La tecnología de vehículos bifuel que combinan gasolina y gas licuado del petróleo (GLP) sigue presente en el mercado español a pesar del crecimiento de los vehículos híbridos. Aunque las matriculaciones de coches GLP han disminuido en los últimos años, esta tecnología conserva la etiqueta ambiental Eco que otorga la Dirección General de Tráfico (DGT), lo que permite a estos vehículos acceder a beneficios regulatorios y fiscales similares a los ofrecidos a los híbridos.
Oferta y estrategia de fabricantes en el mercado español
El grupo Renault destaca por mantener una estrategia diferenciada respecto a otros fabricantes europeos al conservar la tecnología GLP. Actualmente, Renault y su marca Dacia concentran la mayoría de la oferta de vehículos GLP en España, con modelos como el Clio, Captur, Sandero, Jogger, Duster y el nuevo Bigster. Esta tecnología se combina en algunos modelos con sistemas de microhibridación de 48 voltios y tracción total eléctrica.
Ventajas económicas y de infraestructura
La persistencia del GLP en el mercado se sustenta en varios factores: España posee una de las mayores redes europeas de puntos de repostaje de Autogás (GLP), el precio del GLP es consistentemente inferior al de la gasolina y adaptar un motor de gasolina para usar GLP implica un coste inferior al desarrollo de un sistema híbrido eléctrico completo. La transformación para obtener la etiqueta Eco suele costar entre 500 y 600 euros por cilindro y requiere modificaciones sencillas, como la instalación de un depósito adicional.
Perfil del consumidor y rango de precios
Este menor coste industrial ha permitido que la oferta de vehículos GLP se concentre en modelos de precio contenido, donde la diferencia de precio respecto a los equivalentes de gasolina es reducida. Por ejemplo, el Dacia Sandero Expression Eco-G parte de 15 490 euros, mientras que el Subaru Outback 2.5i Touring es el modelo más caro con motor GLP con un precio de 48 950 euros. El precio medio de los coches GLP comercializados en España es inferior a 25 000 euros.
Incentivos regulatorios y ventajas en zonas de bajas emisiones
La etiqueta Eco de la DGT es un factor decisivo para muchos compradores, ya que permite beneficios como la circulación y el acceso a zonas de bajas emisiones en varias ciudades españolas.
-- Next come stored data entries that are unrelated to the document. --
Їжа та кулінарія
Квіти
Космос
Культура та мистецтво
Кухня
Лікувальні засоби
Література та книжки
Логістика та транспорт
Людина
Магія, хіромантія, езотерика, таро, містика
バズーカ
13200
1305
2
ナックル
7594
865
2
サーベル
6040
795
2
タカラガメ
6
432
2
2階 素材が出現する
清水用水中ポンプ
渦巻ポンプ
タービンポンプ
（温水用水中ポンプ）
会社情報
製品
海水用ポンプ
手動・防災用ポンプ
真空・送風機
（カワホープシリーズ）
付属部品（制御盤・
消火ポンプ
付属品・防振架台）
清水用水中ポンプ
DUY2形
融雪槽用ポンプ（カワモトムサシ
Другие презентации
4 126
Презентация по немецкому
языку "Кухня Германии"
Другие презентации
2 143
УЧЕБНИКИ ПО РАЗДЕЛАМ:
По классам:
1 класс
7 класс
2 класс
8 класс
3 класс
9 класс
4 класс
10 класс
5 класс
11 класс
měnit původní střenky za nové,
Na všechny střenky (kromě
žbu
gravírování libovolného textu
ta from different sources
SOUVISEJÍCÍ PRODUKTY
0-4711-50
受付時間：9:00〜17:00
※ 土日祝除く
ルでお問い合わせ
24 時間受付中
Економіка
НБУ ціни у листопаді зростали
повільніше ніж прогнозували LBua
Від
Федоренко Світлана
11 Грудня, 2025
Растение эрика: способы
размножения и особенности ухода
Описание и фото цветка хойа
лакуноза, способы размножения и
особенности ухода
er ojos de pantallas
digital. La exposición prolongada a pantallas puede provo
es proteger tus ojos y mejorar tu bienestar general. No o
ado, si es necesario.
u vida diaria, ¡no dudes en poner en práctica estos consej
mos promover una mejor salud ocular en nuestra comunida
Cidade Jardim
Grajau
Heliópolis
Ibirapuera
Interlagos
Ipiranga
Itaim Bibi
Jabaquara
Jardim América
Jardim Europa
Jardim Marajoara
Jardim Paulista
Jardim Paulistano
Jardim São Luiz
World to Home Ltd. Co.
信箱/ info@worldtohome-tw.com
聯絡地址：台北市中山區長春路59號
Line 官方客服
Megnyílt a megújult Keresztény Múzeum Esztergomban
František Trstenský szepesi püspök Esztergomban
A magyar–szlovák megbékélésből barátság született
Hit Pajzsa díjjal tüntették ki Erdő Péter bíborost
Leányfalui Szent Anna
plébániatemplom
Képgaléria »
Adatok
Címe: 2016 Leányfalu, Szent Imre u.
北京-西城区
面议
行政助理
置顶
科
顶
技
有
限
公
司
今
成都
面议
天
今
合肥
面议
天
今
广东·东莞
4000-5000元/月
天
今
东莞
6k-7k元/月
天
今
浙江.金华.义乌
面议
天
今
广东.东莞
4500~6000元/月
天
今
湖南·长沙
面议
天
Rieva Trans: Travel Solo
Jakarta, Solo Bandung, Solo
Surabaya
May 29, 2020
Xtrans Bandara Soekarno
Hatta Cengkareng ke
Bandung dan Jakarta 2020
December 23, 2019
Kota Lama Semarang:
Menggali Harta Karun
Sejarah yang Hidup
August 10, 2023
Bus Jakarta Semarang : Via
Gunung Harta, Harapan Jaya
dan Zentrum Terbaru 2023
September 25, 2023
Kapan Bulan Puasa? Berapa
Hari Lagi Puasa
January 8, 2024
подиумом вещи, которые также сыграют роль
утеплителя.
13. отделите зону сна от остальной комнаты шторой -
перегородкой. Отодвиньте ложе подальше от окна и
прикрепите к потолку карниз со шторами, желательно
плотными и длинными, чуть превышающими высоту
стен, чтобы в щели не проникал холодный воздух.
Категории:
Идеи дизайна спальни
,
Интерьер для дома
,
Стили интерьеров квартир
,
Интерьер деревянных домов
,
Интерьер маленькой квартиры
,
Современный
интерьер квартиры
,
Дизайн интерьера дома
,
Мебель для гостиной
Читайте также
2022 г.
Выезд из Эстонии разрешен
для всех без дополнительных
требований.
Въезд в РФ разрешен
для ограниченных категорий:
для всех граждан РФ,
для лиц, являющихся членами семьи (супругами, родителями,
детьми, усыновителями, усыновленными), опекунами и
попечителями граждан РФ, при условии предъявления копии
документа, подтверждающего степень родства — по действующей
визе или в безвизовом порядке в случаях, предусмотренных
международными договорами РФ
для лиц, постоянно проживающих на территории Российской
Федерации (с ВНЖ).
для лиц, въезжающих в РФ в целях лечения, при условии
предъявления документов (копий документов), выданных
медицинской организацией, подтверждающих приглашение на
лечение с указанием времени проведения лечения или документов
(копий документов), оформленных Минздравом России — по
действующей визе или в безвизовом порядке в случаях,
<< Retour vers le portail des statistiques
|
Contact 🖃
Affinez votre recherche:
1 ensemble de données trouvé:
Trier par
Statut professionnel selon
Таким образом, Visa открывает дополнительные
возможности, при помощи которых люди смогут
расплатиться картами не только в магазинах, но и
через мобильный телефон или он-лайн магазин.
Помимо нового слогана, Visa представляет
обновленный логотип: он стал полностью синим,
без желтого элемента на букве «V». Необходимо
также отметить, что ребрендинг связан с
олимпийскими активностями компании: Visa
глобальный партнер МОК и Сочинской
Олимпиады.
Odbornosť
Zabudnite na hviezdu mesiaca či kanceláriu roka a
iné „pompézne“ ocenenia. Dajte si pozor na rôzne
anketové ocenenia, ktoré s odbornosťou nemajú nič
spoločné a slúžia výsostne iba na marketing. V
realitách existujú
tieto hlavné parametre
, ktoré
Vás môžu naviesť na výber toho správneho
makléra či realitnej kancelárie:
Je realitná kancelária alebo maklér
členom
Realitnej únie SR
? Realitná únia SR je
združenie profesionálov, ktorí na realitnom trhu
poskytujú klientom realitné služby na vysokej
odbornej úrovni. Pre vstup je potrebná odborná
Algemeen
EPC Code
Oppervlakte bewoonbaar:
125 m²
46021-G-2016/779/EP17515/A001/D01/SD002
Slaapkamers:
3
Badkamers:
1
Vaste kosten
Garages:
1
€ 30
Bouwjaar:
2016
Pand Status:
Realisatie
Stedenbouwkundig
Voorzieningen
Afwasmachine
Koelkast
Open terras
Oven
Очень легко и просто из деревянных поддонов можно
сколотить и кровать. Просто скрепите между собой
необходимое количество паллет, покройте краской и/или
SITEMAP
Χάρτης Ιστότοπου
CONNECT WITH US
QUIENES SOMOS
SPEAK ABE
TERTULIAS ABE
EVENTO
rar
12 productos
El distintivo cubre tecnologías diversas, desde híbridos completos hasta microhíbridos y vehículos bifuel GLP, pero el coste para obtenerlo varía significativamente entre tecnologías.
Colaboración y posicionamiento del grupo Renault
La alianza del grupo Renault con Repsol para promocionar el Autogás ha reforzado la posición del fabricante en España. La estrategia de Renault y Dacia responde a un perfil de clientes interesados en vehículos sencillos, económicos y con bajos costes de uso y mantenimiento. Estos vehículos ofrecen ventajas similares a los híbridos a un precio inferior sin comprometer la garantía oficial, ya que la adaptación se realiza en fábrica.
En el mercado español, otras marcas como Evo, DR, DFSK, KGM, Mitsubishi y Subaru también disponen de modelos con motores aptos para GLP, aunque en menor número que Renault y Dacia.